**EXERCISE TASKS**
**a.** Reproduce word for word the part of the speech on South Australia's economy that opens with the words containing "South Australia has" and closes with "with the AWDs.".
**b.** In the speech on South Australia's economy, how many manufacturing jobs were lost when the BHP steelworks in Newcastle closed?
**c.** What comes next in the speech on South Australia's economy? Continue it from its last sentence.

South Australia has had some great innovative companies over the years. It has had electronics companies at the high end, like Redarc and Codan, and food companies like San Remo pasta, Haigh's and Robern Menz. In the high-end section of creative industries we have Rising Sun Pictures, which does visual effects for Hollywood blockbusters. Philmac, in my electorate, is a leader in pipe fittings for the irrigation sector; and there is ASC, one of the largest defence projects in Australia, with the AWDs.
South Australians are a patriotic people and rallied behind Spring Gully when their business was threatened last year. This is a great example of how the power of the consumer can have a real, positive impact on a product. This is the message that I have been encouraging government, industry and residents in my electorate to keep in mind, and some people in the media in South Australia have got behind it as well. Leon Byner on FIVEaa, and The Advertiser, have been very active in promoting the benefits of supporting our local produce. But there are not enough companies and not enough employees, and many of our talented workforce have gone either interstate or overseas—30,000 during Labor's reign; a 30,000-person brain drain; 30,000 talented people interstate.
It is also the senior management of our larger corporates who are moving interstate: Hill's Holdings, Harris Scarfe and Adelaide Brighton. Our small business sector, which the member for Makin acknowledged when he spoke last week, was ignored—yes, it was ignored; ignored by the state Labor government and the federal Labor government. There were higher taxes and tougher conditions in doing business. This is what people said to me before the election, that they were facing some of the toughest conditions ever and that Labor and their taxes were not helping. People knew that, and the member for Makin knows that.
South Australia can recover; we need a change of government to give our economic future the best chance. Many regions, both locally and overseas—whether that be in the UK with the closure of coalmines or Germany in the Ruhr area—have faced similar challenges over many years. Newcastle and the Hunter Valley in New South faced a similar situation when the BHP steelworks closed in 1999, with more than 5,000 manufacturing jobs lost. In the 1990s their unemployment was above 10 per cent and reached 16 per cent at one stage.
But what did they do? They diversified their economy. They went into services and they looked at other areas. Like Adelaide, Newcastle has benefited from large defence contracts—most recently the Air Warfare Destroyer Program. This was announced in 2004 by the Howard Liberal government, the total value being over $8 billion. ASC Shipbuilding at Osborne was awarded the tender, and has Adelaide as its headquarters. It lists more than 25,000 people with the AWD alliance as part of that exciting project: high-end engineers and high-end manufacturing—a future for South Australia.
But now, our defence industry enters the potential 'valley of death' scenario. Why? Because the Howard government's commitment to AWDs was the last real investment decision made in shipbuilding by an Australian government. Labor talked the big talk, and Kevin Rudd committed to building submarines prior to the 2007 election. But six years later there have been no contracts and no definite plans. We are working as quickly as possible to rectify these problems from Labor's inaction, and to give certainty to South Australia's defence companies.

**ENTRIES SHOWN**
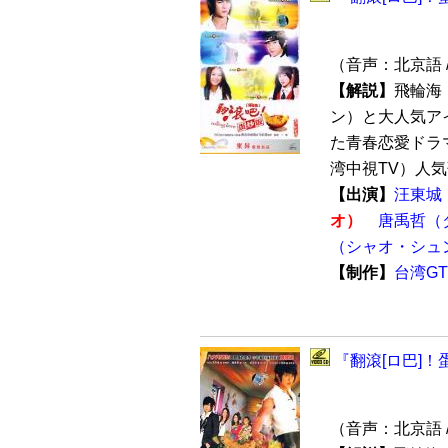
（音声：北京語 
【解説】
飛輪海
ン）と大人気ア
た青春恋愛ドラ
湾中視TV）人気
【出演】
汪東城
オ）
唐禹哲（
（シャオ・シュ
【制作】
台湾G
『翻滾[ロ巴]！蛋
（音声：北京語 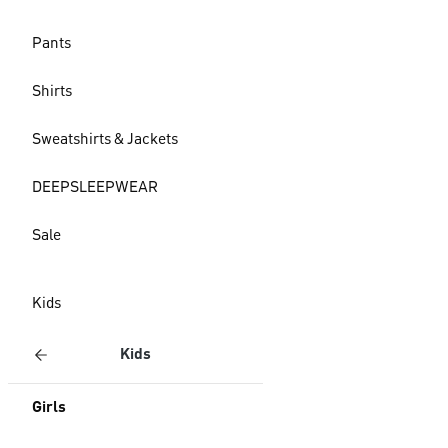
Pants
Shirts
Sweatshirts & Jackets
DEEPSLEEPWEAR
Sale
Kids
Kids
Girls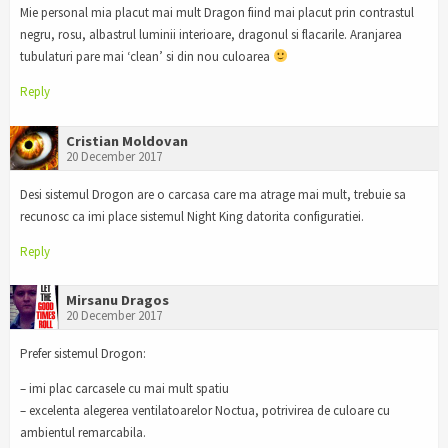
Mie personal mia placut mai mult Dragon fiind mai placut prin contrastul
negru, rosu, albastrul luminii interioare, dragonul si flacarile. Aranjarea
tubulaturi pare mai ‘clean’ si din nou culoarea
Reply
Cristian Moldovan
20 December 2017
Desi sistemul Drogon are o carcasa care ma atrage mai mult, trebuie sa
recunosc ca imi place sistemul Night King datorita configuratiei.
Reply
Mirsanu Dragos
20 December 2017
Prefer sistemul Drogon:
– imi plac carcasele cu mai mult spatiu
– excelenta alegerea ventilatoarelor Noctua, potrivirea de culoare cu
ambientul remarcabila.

==

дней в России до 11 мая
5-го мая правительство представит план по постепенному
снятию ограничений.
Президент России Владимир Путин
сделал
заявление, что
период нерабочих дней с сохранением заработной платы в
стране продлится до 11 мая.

**RESULTS OF THE EXERCISE**
**a.**
South Australia has had some great innovative companies over the years. It has had electronics companies at the high end, like Redarc and Codan, and food companies like San Remo pasta, Haigh's and Robern Menz. In the high-end section of creative industries we have Rising Sun Pictures, which does visual effects for Hollywood blockbusters. Philmac, in my electorate, is a leader in pipe fittings for the irrigation sector; and there is ASC, one of the largest defence projects in Australia, with the AWDs.

**b.** More than 5,000.

**c.**
The coalition government has a plan to build a stronger economy, the new infrastructure that Jamie Briggs is working so hard to deliver: the North-South Corridor and $500 million committed for Darlington. I have been talking regularly to my federal colleagues about fast tracking the Torrens-to-Torrens project. Our commitments are part of billions of dollars nationally. We are reducing $1 billion in regulatory costs; the freighters, the industry groups, the resources and Business SA have all spoken to me about cutting red tape. I note in today's Advertiser that Liberal leader Steven Marshall committed to reducing red tape, saving $100 million a year. Another area in which we are helping small businesses—not ignoring them, helping them.
We are removing taxes, like the carbon tax and the mining tax, and I just want to touch on the minerals resource rent tax. It applies to iron ore, something that the Premier, Jay Weatherill, does not acknowledge. There are currently three operational iron ore mines in South Australia, with a further three approved under construction and 11 developing projects. The mining tax is not good for South Australia, and Weatherill needs to stand up to his Labor mates in Canberra and tell them to adhere to the wishes of the people at the last election and get rid of the mining tax.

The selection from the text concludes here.